Belshazzar’s Feast (Martin). It speaks strongly to the imagination, and is a powerful creation of light, and a new language in painting. The idea is fine, and I augur much from Martin, who seems to have a powerful fancy and a noble daring.
TO MRS. LEADBEATER.
London, June 2, 1821.
I have always avoided making my letters bulletins, as I wish neither to give pain nor to excite ennui; but I cannot conceal from you the opinion of Sir Henry Halford, justified by the success of his prescriptions, that I shall completely recover my health. My size is undiminished; it makes me very uncourtly in appearance, and is the despair of some of my refined friends; but is the less alarming, as it is not the fulness of relaxation, but such as would do honour to a dairy-maid or farmer’s wife; and is convenient in one respect, for it serves, without the odium of singularity, as an apology for my being far behind my cotemporaries in variety of dress and quantity of trimmings. When gently reproved on that subject, I always say, ‘Oh, you know my size;’ and the decorated lecturer gives a pitying glance at me, an approving one at herself, and becomes silently absorbed in the contemplation of her flounces. The necessity of pleasing him is sometimes hinted at on these occasions. Poor souls! they know not how secure I am. You must know that in this town time brings no relaxation to the vigour of dress. On the contrary, while some of the young have good taste enough to trust to their charms for a few years, and are distinguished by their simplicity, scarcely any of their mothers resign, or cease accumulating, ornaments, till they exchange them for the winding-sheet. An awful instance of this passion occurred in my neighbourhood.
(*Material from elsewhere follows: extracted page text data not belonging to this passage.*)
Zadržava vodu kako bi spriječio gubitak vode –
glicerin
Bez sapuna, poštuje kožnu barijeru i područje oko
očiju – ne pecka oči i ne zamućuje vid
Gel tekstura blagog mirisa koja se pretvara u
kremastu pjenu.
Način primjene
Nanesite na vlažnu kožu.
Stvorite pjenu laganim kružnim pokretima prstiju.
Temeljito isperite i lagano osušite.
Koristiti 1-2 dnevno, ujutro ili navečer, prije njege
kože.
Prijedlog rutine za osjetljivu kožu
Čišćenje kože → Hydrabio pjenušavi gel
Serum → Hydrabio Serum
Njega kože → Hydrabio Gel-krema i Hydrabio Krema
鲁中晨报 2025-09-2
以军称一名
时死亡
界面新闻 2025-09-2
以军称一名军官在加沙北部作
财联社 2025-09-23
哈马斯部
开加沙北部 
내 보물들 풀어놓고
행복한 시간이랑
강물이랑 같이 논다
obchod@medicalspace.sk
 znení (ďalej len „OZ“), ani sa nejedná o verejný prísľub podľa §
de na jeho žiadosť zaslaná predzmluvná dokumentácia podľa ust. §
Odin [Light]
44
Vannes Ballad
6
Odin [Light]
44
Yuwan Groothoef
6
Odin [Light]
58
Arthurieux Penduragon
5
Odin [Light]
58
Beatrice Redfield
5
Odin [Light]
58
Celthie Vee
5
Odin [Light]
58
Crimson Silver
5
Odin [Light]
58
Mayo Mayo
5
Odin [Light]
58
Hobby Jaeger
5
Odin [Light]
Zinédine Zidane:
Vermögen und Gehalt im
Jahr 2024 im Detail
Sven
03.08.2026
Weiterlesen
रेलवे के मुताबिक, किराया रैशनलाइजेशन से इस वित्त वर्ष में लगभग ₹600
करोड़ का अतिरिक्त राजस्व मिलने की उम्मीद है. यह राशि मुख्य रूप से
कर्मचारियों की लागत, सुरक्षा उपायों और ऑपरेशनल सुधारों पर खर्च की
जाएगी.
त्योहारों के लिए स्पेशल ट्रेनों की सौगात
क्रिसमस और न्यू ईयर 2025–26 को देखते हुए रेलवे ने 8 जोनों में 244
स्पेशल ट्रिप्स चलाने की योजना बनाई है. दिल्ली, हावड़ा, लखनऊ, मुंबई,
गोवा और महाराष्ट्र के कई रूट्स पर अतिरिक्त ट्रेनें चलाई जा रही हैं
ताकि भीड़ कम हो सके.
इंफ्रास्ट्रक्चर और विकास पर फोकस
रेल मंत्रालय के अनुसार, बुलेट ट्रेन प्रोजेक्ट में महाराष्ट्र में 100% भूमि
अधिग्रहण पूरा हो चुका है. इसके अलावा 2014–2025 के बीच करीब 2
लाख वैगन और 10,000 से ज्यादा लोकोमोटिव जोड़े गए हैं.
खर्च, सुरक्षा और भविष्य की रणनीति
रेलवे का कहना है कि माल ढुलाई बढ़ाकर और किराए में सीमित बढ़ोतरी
A person whose beauty had raised her from the rank of milliner to that of wealthy widow, in her last will ordered that she should be dressed for the grave in all her laces and diamonds, which should be buried with her. This is ‘the ruling passion strong in death’ beyond what fiction would have ventured to describe.
TO THE LADY FANNY PROBY.
London, July, 1821.
All silly persons talk of nothing now but the Coronation, so you may guess how much one hears of it. Such numbers have put on their fool’s-caps about it, and are jangling them in one’s ears, that it is quite deafening.